■ The task ■
A verbatim repetition of the data below is requested, without images.

■ Task input ■
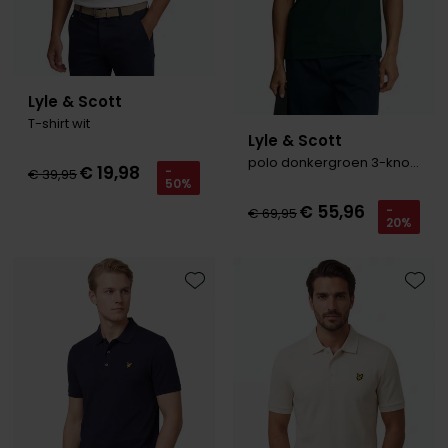
Lyle & Scott
T-shirt wit
Lyle & Scott
polo donkergroen 3-knoops
€ 19,98
-
€ 39,95
50%
€ 55,96
-
€ 69,95
20%
Toevoegen aan favorieten
Toevo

■ Solution for this exercise ■
Lyle & Scott
T-shirt wit
Lyle & Scott
polo donkergroen 3-knoops
€ 19,98
-
€ 39,95
50%
€ 55,96
-
€ 69,95
20%
Toevoegen aan favorieten
Toevo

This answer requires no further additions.